La polémique a embrasé, cet été, ce coin de l’Occitanie aux frontières de l’Hérault et du Tarn : le groupe Danone, qui exploite déjà la source "La Salvetat" sur la commune de La Salvetat-sur-Agout, dans l’Hérault, a entrepris un forage exploratoire à une vingtaine de kilomètres, sur la commune de Murat-sur-Vèbre (Tarn). Et envisage une exploitation future, ce qui a déclenché l'inquiétude d’un collectif de contestataires locaux fait d’habitants ou d’agriculteurs notamment. Décryptage.Depuis cet été, une polémique agite la verte campagne du Haut-Languedoc, à la frontière entre l'Hérault et le Tarn... Une histoire de source d'eau, d'industriel et d'habitants mécontents.

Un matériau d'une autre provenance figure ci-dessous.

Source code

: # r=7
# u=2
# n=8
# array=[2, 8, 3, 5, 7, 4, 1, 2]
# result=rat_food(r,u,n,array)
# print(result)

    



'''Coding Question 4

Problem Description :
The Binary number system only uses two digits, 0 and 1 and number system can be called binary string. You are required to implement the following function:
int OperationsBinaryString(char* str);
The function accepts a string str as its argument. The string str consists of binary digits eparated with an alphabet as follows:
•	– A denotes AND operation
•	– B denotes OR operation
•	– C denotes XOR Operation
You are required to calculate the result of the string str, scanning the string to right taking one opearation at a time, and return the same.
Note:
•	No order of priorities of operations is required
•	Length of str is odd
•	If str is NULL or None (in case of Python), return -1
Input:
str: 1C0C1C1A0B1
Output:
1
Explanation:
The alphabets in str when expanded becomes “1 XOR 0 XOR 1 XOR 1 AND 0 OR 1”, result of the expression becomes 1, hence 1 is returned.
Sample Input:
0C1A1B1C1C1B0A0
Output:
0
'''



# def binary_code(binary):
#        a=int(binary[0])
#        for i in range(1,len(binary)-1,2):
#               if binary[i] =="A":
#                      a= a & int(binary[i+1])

Le groupe Danone, propriétaire de l'usine d'eau minérale La Salvetat et qui exploite la source "La Salvetat" sur la commune de La Salvetat-sur-Agout, dans l'Hérault, a entrepris un forage exploratoire à une vingtaine de kilomètres de la source originelle, sur la commune de Murat-sur-Vèbre (Tarn). A l'heure où la ressource en eau est plus que jamais un sujet d'inquiétude, un collectif s'est constitué au début de l'été 2022 pour dénoncer les ambitions du groupe Danone d'étendre sa zone de captage pour son usine d'eau minérale.
Le forage d'étude, et donc l'éventuelle future exploitation minéralière, se situe sur le territoire du Parc Naturel Régional du Haut-Languedoc, où se développe une économie diversifiée : AOC Roquefort, viandes sous labels de qualité, salaisons, eaux minérales, tourisme, hydroélectricité... Autant d'activités qui dépendent de l'eau.
Le collectif de défense de l'eau du Montalet - composé d'habitants, d'agriculteurs, d'industriels de l'agroalimentaire et de touristes - s'inquiète donc « de la menace que ce forage fait peser sur la ressource en eau » et s'interroge « sur le sens de ce projet et la capacité de Danone à gérer cette ressource sans pénaliser la population et l'économie locales », arguant que « les exemples antérieurs de Volvic et d'Évian ont montré les dangers de l'exploitation minéralière et les dégâts qu'elle peut occasionner sur les nappes phréatiques, rivières et sources ».
Des études pour évaluer les possibilités
A l'origine du projet, il y a donc le groupe Danone et sa volonté de sécuriser son approvisionnement en eau. Dans plusieurs "aller-retour" de mails, l'industriel fait savoir à La Tribune que « depuis plus de trente ans à La Salvetat, nos équipes d'hydrogéologues réalisent et font réaliser des études pour renforcer la connaissance des hydrosystèmes locaux et mieux comprendre les écoulements d'eau souterrains. Les nouvelles connaissances acquises grâce à ces études permettent de garantir au quotidien la préservation des ressources en eaux du territoire, optimiser leur gestion et évaluer les possibilités de développement futur. C'est dans cette perspective qu'en 2020, nous avons souhaité mettre en place un forage d'étude sur la commune de Murat-sur-Vèbre ».